Jesus can work the impossible
By Father Paul Turner
Catholic Key Scripture Columni
The Good News for the 13th Sunday in Ordinary Time, July 2, 2000 Wisdom 1: 13-15, 2: 23-24 2 Corinthians 8: 7, 9, 13-15 Mark 5: 21-43 and the 14th Sunday in Ordinary Time Sunday, July 9, 2000 Ezekiel 2: 2-5 2 Corinthians 12: 7-10 Mark 6: 1-6
Impressions of managed health care haven't changed in 2000 years. Next Sunday we meet a woman who "had suffered greatly at the hands of many doctors and had spent all that she had." Ouch. Mark goes on: "Yet she was not helped but only grew worse." Ouch again.
Small wonder she prescribed her own cure: "If I but touch Jesus' clothes, I shall be cured." It worked immediately. "She felt in her body," Mark says, "that she was healed of her affliction."
This wondrous story next Sunday serves as mere filler to one far more dramatic (Mark 5:21-43). Jesus raises the daughter of Jairus from death to life. Mark presents this story in two halves, partly to heighten the suspense, and partly to remind us by means of the hemorrhage miracle that Jesus has power over everything - even over managed health care.
The Jairus story is one of three miracles in all the Gospels that tell of Jesus raising someone from the dead. He also raises the son of the widow of Nain, and most famously, Lazarus. Only Jairus, though, appears in Mark.
Some elements of this story indicate it is one of the oldest in the Gospels. Rarely do we learn the name of someone who requests or receives a miracle, but here we do. Jairus gives the story an unusual air of authenticity. The same applies to the embarrassing behavior of the participants. Mark says the crowd "ridiculed" Jesus, and that Jesus "put them all out." Later writers sanitized such descriptions.
The vocabulary also indicates the story's antiquity. Jesus cures in Aramaic, "Talitha koum." As in the case of the deaf man with the speech impediment, where Jesus cures with the word "ephphatha," the appearance of Jesus' own dialect suggests the story is old. In fact, scholars say the grammar is wrong. "Koum" is how you tell a little boy to get up. To a girl, you say, "Koumi." But, in Jesus' day, some of these dialectic niceties may have been overlooked. In today's English grammar, we make precise distinctions between "like" and "as," "lie" and "lay," "shall" and "will." But in everyday speech we overlook the rules. We do the same when we blend singular and plural in a sentence like "Everyone did their best" and in the legendary civil rights manifesto delivered from the front seat by the bus-riding Rosa Parks: "My feet's tired." Nobody corrects grammar like that, even when it's wrong. So Jesus' bad grammar may be a sign that he actually spoke these words.
The story ends in an unusual fashion. Jesus asks people to give the girl something to eat. Mark already told us that she arose and walked around. That alone should prove the miracle. Perhaps due to the extreme nature of this particular miracle - raising from the dead - the reader needs more. Or perhaps Mark has something Eucharistic in mind: the girl "arose," foreshadowing resurrection. And she "eats," anticipating the messianic banquet.
Without question the most troubling part of the Gospel for the following Sunday (Mark 6:1-6) is the reference to three named brothers of Jesus and at least two (because of the plural form) unnamed sisters. Even though the rest of the text deals with the importance of having faith for the performance of miracles, Mark's presentation gets sidetracked in today's culture by the near voyeuristic curiosity over whether or not Jesus had natural siblings.
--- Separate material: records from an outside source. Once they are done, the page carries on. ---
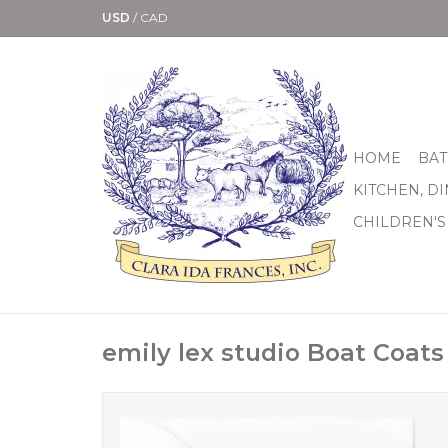
USD
/
CAD
HOME
BAT
KITCHEN, D
CHILDREN'S
emily lex studio Boat Coat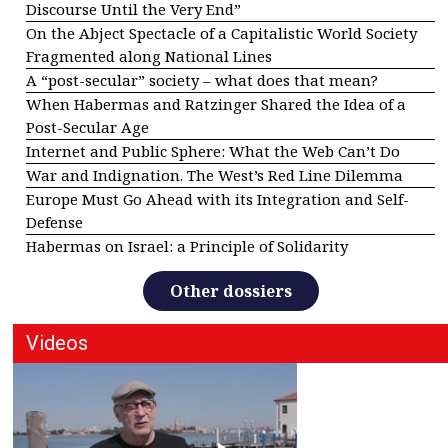
Discourse Until the Very End”
On the Abject Spectacle of a Capitalistic World Society
Fragmented along National Lines
A “post-secular” society – what does that mean?
When Habermas and Ratzinger Shared the Idea of a
Post-Secular Age
Internet and Public Sphere: What the Web Can’t Do
War and Indignation. The West’s Red Line Dilemma
Europe Must Go Ahead with its Integration and Self-
Defense
Habermas on Israel: a Principle of Solidarity
Other dossiers
Videos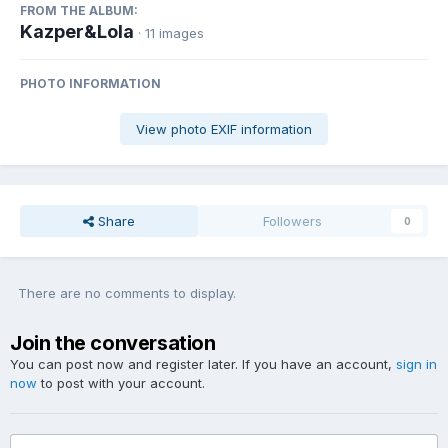
FROM THE ALBUM:
Kazper&Lola
· 11 images
PHOTO INFORMATION
View photo EXIF information
Share
Followers
0
There are no comments to display.
Join the conversation
You can post now and register later. If you have an account,
sign in
now
to post with your account.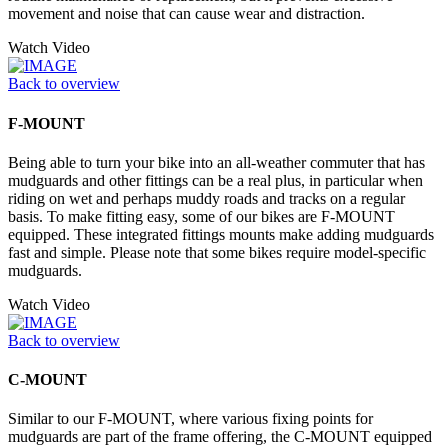
movement and noise that can cause wear and distraction.
Watch Video
Back to overview
F-MOUNT
Being able to turn your bike into an all-weather commuter that has
mudguards and other fittings can be a real plus, in particular when
riding on wet and perhaps muddy roads and tracks on a regular
basis. To make fitting easy, some of our bikes are F-MOUNT
equipped. These integrated fittings mounts make adding mudguards
fast and simple. Please note that some bikes require model-specific
mudguards.
Watch Video
Back to overview
C-MOUNT
Similar to our F-MOUNT, where various fixing points for
mudguards are part of the frame offering, the C-MOUNT equipped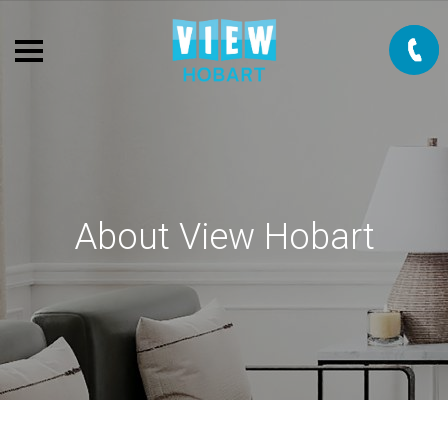
About View Hobart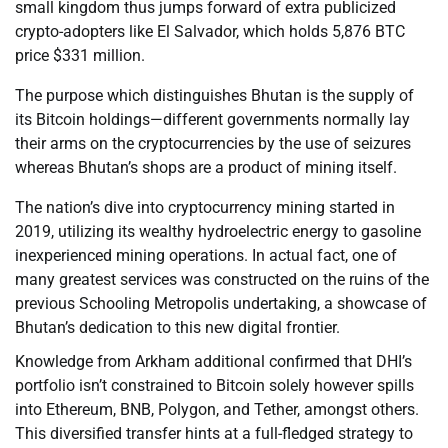
small kingdom thus jumps forward of extra publicized
crypto-adopters like El Salvador, which holds 5,876 BTC
price $331 million.
The purpose which distinguishes Bhutan is the supply of
its Bitcoin holdings—different governments normally lay
their arms on the cryptocurrencies by the use of seizures
whereas Bhutan’s shops are a product of mining itself.
The nation’s dive into cryptocurrency mining started in
2019, utilizing its wealthy hydroelectric energy to gasoline
inexperienced mining operations. In actual fact, one of
many greatest services was constructed on the ruins of the
previous Schooling Metropolis undertaking, a showcase of
Bhutan’s dedication to this new digital frontier.
Knowledge from Arkham additional confirmed that DHI’s
portfolio isn’t constrained to Bitcoin solely however spills
into Ethereum, BNB, Polygon, and Tether, amongst others.
This diversified transfer hints at a full-fledged strategy to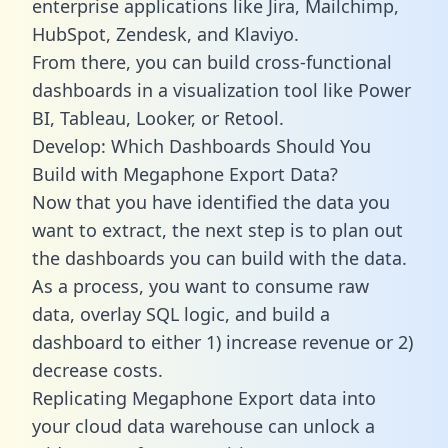
enterprise applications like Jira, Mailchimp,
HubSpot, Zendesk, and Klaviyo.
From there, you can build cross-functional
dashboards in a visualization tool like Power
BI, Tableau, Looker, or Retool.
Develop: Which Dashboards Should You
Build with Megaphone Export Data?
Now that you have identified the data you
want to extract, the next step is to plan out
the dashboards you can build with the data.
As a process, you want to consume raw
data, overlay SQL logic, and build a
dashboard to either 1) increase revenue or 2)
decrease costs.
Replicating Megaphone Export data into
your cloud data warehouse can unlock a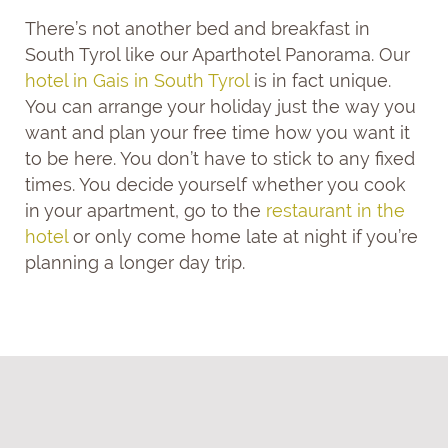
There’s not another bed and breakfast in
South Tyrol like our Aparthotel Panorama. Our
hotel in Gais in South Tyrol
is in fact unique.
You can arrange your holiday just the way you
want and plan your free time how you want it
to be here. You don’t have to stick to any fixed
times. You decide yourself whether you cook
in your apartment, go to the
restaurant in the
hotel
or only come home late at night if you’re
planning a longer day trip.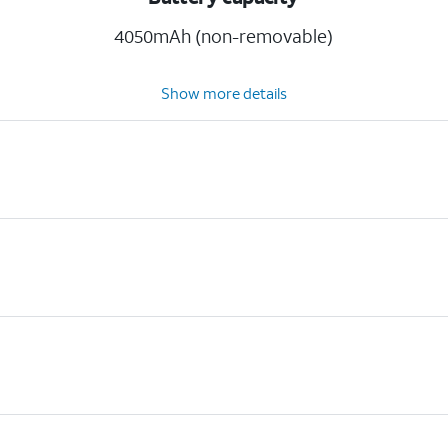
4050mAh (non-removable)
Show more details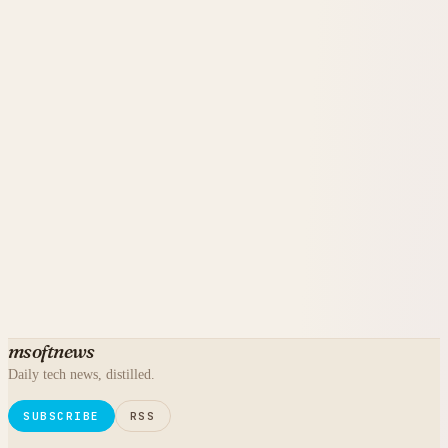
msoftnews
Daily tech news, distilled.
SUBSCRIBE
RSS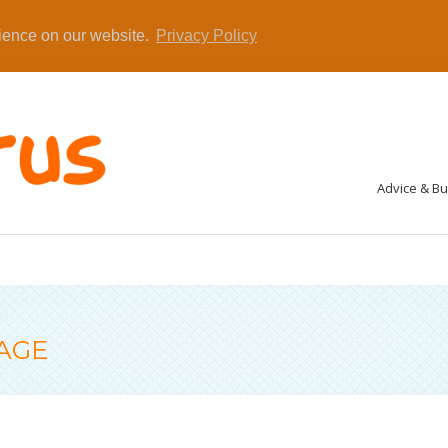
rience on our website.
Privacy Policy
Advice & B
AGE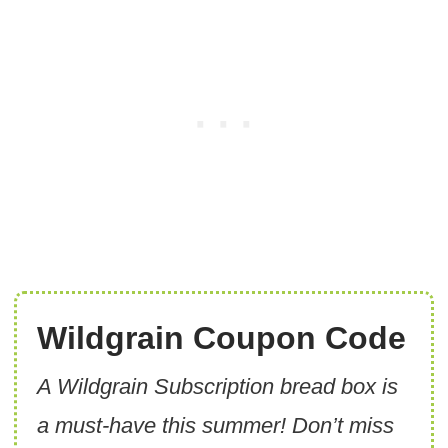
Wildgrain Coupon Code
A Wildgrain Subscription bread box is
a must-have this summer! Don’t miss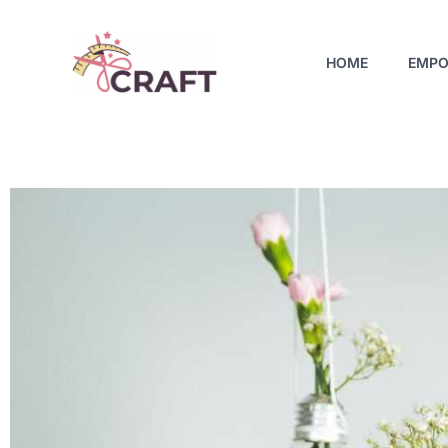
Skip
to
HOME
EMPO
content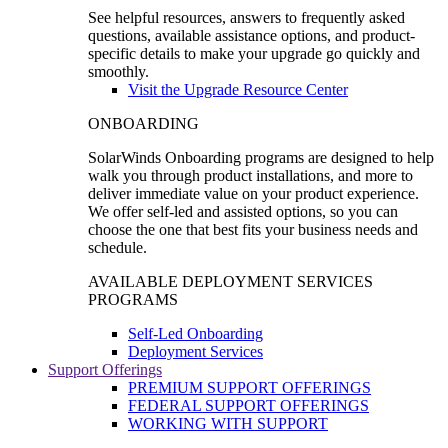
See helpful resources, answers to frequently asked
questions, available assistance options, and product-
specific details to make your upgrade go quickly and
smoothly.
Visit the Upgrade Resource Center
ONBOARDING
SolarWinds Onboarding programs are designed to help
walk you through product installations, and more to
deliver immediate value on your product experience.
We offer self-led and assisted options, so you can
choose the one that best fits your business needs and
schedule.
AVAILABLE DEPLOYMENT SERVICES
PROGRAMS
Self-Led Onboarding
Deployment Services
Support Offerings
PREMIUM SUPPORT OFFERINGS
FEDERAL SUPPORT OFFERINGS
WORKING WITH SUPPORT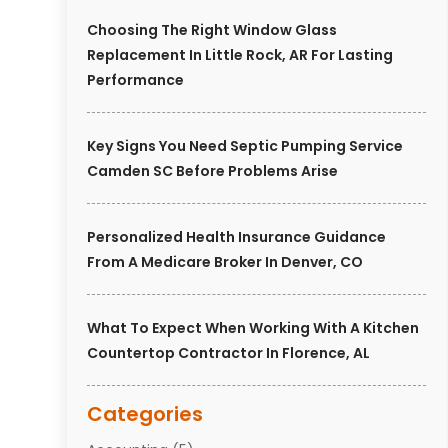
Choosing The Right Window Glass
Replacement In Little Rock, AR For Lasting
Performance
Key Signs You Need Septic Pumping Service
Camden SC Before Problems Arise
Personalized Health Insurance Guidance
From A Medicare Broker In Denver, CO
What To Expect When Working With A Kitchen
Countertop Contractor In Florence, AL
Categories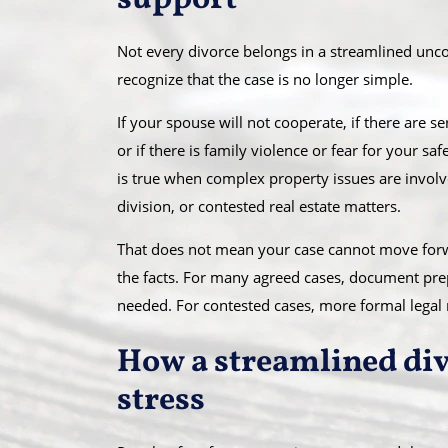
support
Not every divorce belongs in a streamlined unc
recognize that the case is no longer simple.
If your spouse will not cooperate, if there are s
or if there is family violence or fear for your 
is true when complex property issues are involv
division, or contested real estate matters.
That does not mean your case cannot move forwa
the facts. For many agreed cases, document pre
needed. For contested cases, more formal legal
How a streamlined div
stress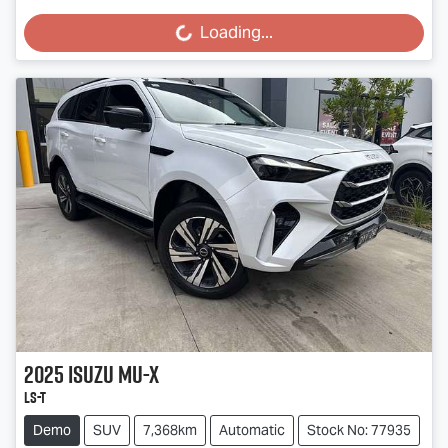
Loading...
Loading...
2025
Isuzu
MU-X
LS-T
Demo
SUV
7,368km
Automatic
Stock No: 77935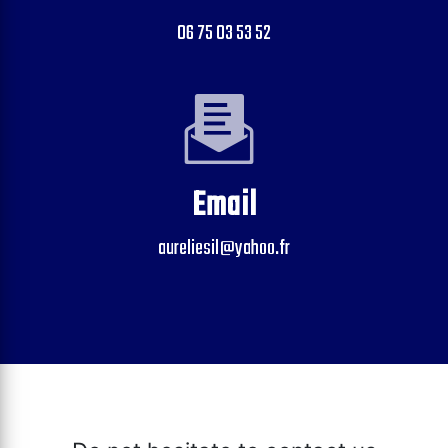
06 75 03 53 52
Email
aureliesil@yahoo.fr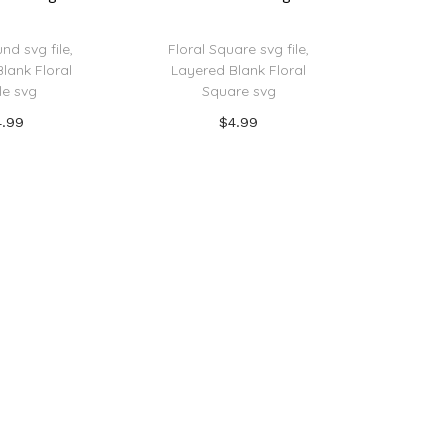
nd svg file,
Floral Square svg file,
lank Floral
Layered Blank Floral
le svg
Square svg
4.99
$
4.99
 to cart
Add to cart
o Wishlist
Add to Wishlist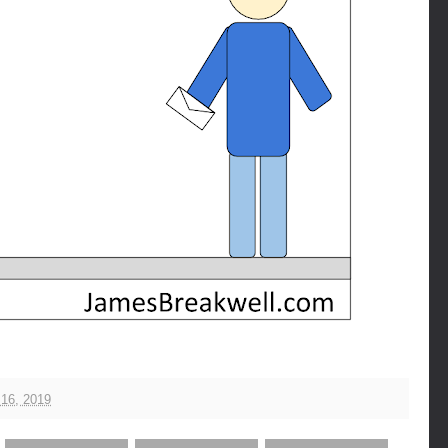
16, 2019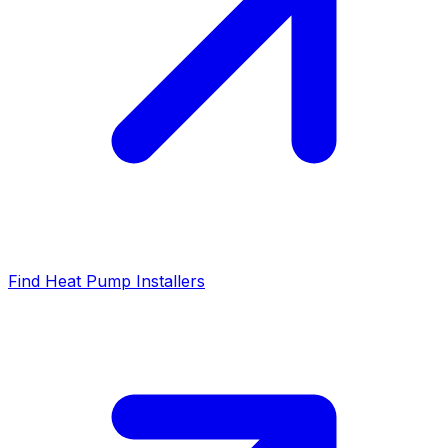
Find Heat Pump Installers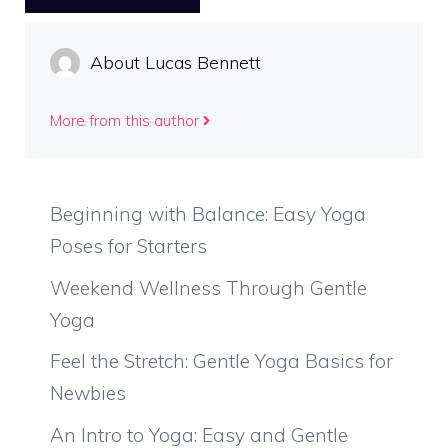
About Lucas Bennett
More from this author
Beginning with Balance: Easy Yoga
Poses for Starters
Weekend Wellness Through Gentle
Yoga
Feel the Stretch: Gentle Yoga Basics for
Newbies
An Intro to Yoga: Easy and Gentle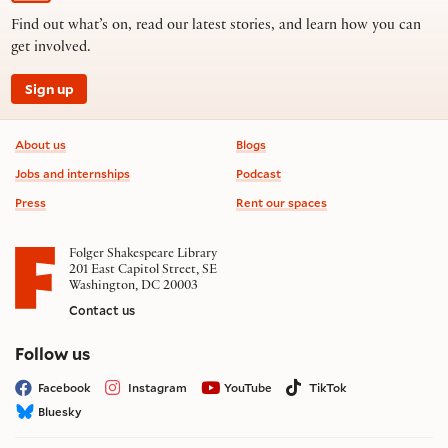
Find out what’s on, read our latest stories, and learn how you can
get involved.
Sign up
Footer information
About us
Blogs
Jobs and internships
Podcast
Press
Rent our spaces
Folger Shakespeare Library
201 East Capitol Street, SE
Washington, DC 20003
Contact us
on social media
Follow us
Facebook
Instagram
YouTube
TikTok
Bluesky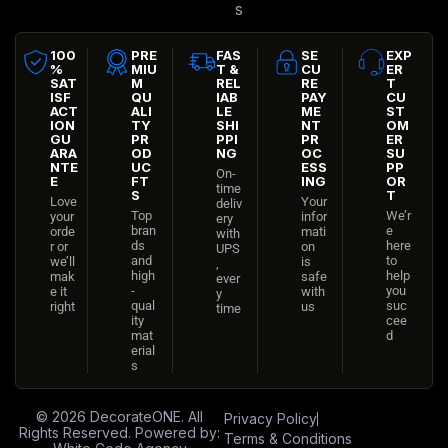
s
100
PRE
FAS
SE
EXP
%
MIU
T &
CU
ER
SAT
M
REL
RE
T
ISF
QU
IAB
PAY
CU
ACT
ALI
LE
ME
ST
ION
TY
SHI
NT
OM
GU
PR
PPI
PR
ER
ARA
OD
NG
OC
SU
NTE
UC
ESS
PP
On-
E
FT
ING
OR
time
S
T
Love
Your
deliv
Top
We’r
your
infor
ery
bran
e
orde
mati
with
ds
here
r or
on
UPS
and
to
we’ll
is
,
high
help
mak
safe
ever
-
you
e it
with
y
qual
suc
right
us
time
ity
cee
mat
d
erial
s
© 2026
DecorateONE
. All
Privacy Policy
Rights Reserved. Powered by:
Terms & Conditions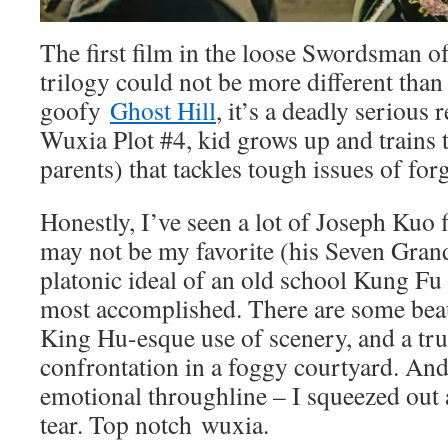
The first film in the loose Swordsman 
trilogy could not be more different tha
goofy
Ghost Hill
, it’s a deadly serious 
Wuxia Plot #4, kid grows up and trains
parents) that tackles tough issues of fo
Honestly, I’ve seen a lot of Joseph Kuo f
may not be my favorite (his Seven Gran
platonic ideal of an old school Kung Fu 
most accomplished. There are some beaut
King Hu-esque use of scenery, and a tru
confrontation in a foggy courtyard. And
emotional throughline – I squeezed out 
tear. Top notch wuxia.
The tradition of the Catholic Church is clear. He did not. The reason pertains to our belief that Mary remained a virgin after Jesus was born. Many other Christian traditions dispute the Catholic interpretation on the grounds that the Bible appears to say rather plainly, here and in other places, that siblings existed.
In fact, the Catholic tradition itself was not always the same. Some of the very early fathers of the church, Hegesippus and Tertullian, believed that Jesus had a real brother in the person of James. The non-Christian historian Josephus states the same.
The most frequent explanation one hears is that the word "brothers" could also mean "cousins" or "relatives." That is true, but nowhere else in the New Testament does the word "brother" clearly mean "cousin." That is why the Christian religions cannot agree on whether or not Jesus had siblings.
Nonetheless, both Gospels the next two Sundays lead us all to agree on two points. Jesus has power to work the impossible. And faith opens the way to miracles.
Father Paul Turner is pastor of St. John Francis Regis Parish, Kansas City.